■ DOCUMENT EXTRACT:
((

# College - Grandfather clock, All wood, umm



## bramers (3 Nov 2006)

hello all,

for my second year at college i am able to make almost anything i like. i have spoken to my teacher and he has came up with the idea that i am capable of making a grandfather clock. not just a grandfather clock but with all wooden workings (cogs and all).

i once worked with someone that had donethis for themself and i remember them saying that the only peice of metal in the hole thing was the pendullam~(sorry for spelling) because no wood is heavy enough.

anyone have any knolege on this type of thing? to be honest im a bit stumped, on the design of the carcase and the workings of the thing.

anyway should be good fun.

look forwards to hearing your replys

bramers


----------



## PowerTool (3 Nov 2006)

Only thing I have seen was an episode of New Yankee Workshop where Norm made a long-case clock (so plans might be available somewhere) - fairly sure he visited a clock museum where there was one with all-wooden workings.
Would like to see pictures if you make one  

Andrew


----------



## PowerTool (3 Nov 2006)

Found this on google.

Andrew


----------



## Nick W (3 Nov 2006)

Also see this


----------



## Shultzy (4 Nov 2006)

Is Lignum vitae not heavy enough for the pendulum bob. If not you could make a round box and fill it with lead shot.

))

■ TASK INSTRUCTIONS:
Reproduce, word for word, everything in the grandfather clock thread from "# College - Grandfather" down to "of the thing.".

■ GIVEN RECORDS:
((

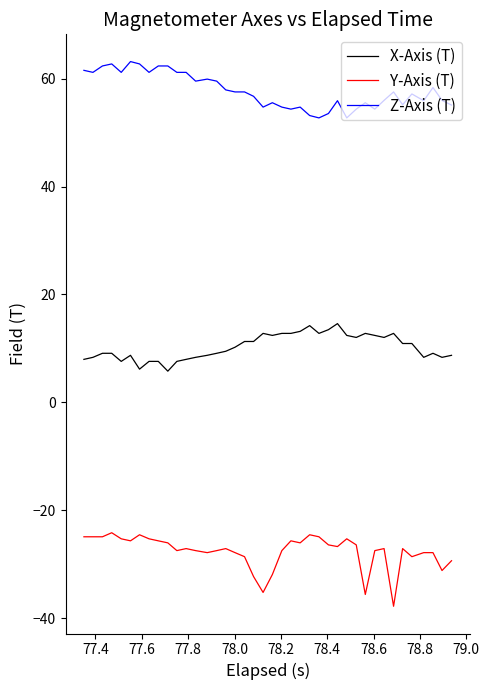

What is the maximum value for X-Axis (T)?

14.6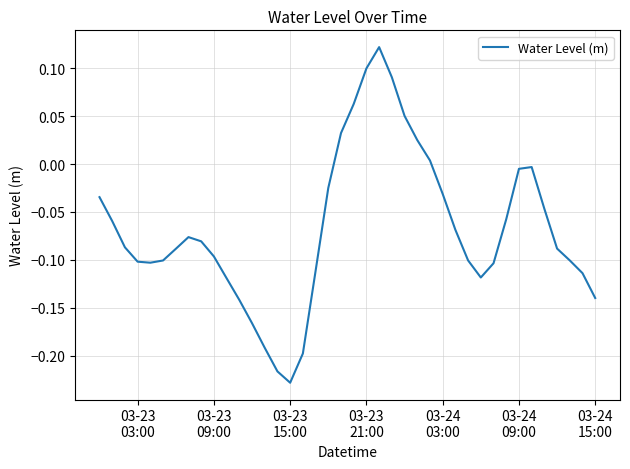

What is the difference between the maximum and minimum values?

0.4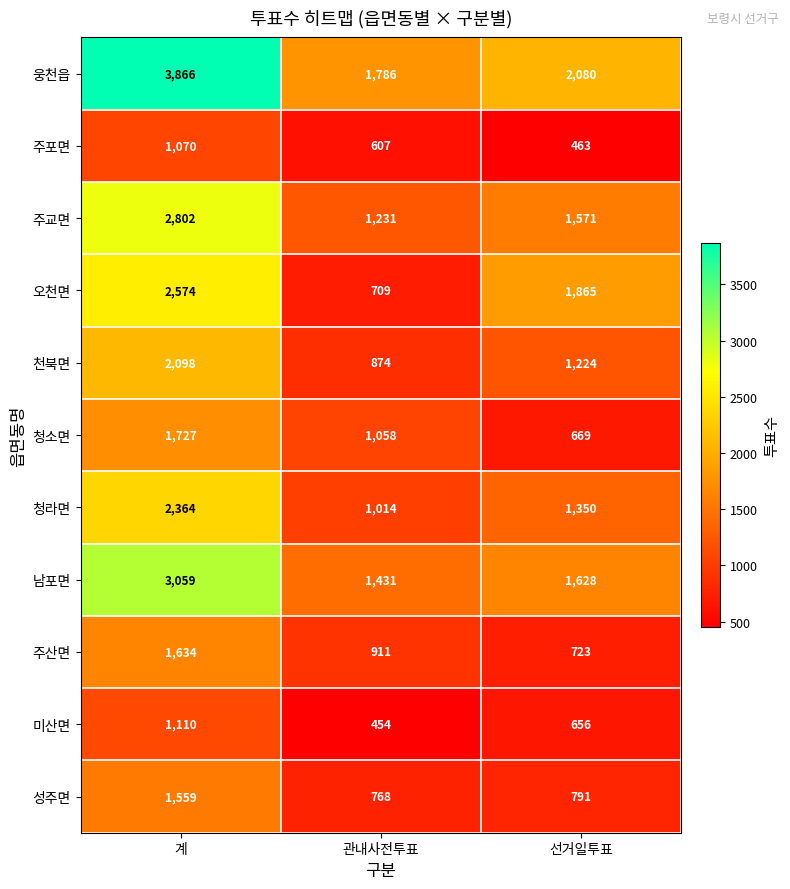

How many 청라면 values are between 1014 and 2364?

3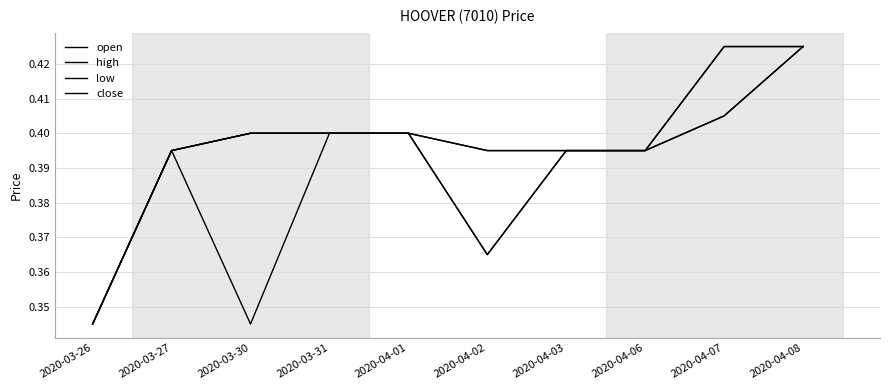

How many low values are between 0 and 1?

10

))

■ RESULT:
# College - Grandfather clock, All wood, umm



## bramers (3 Nov 2006)

hello all,

for my second year at college i am able to make almost anything i like. i have spoken to my teacher and he has came up with the idea that i am capable of making a grandfather clock. not just a grandfather clock but with all wooden workings (cogs and all).

i once worked with someone that had donethis for themself and i remember them saying that the only peice of metal in the hole thing was the pendullam~(sorry for spelling) because no wood is heavy enough.

anyone have any knolege on this type of thing? to be honest im a bit stumped, on the design of the carcase and the workings of the thing.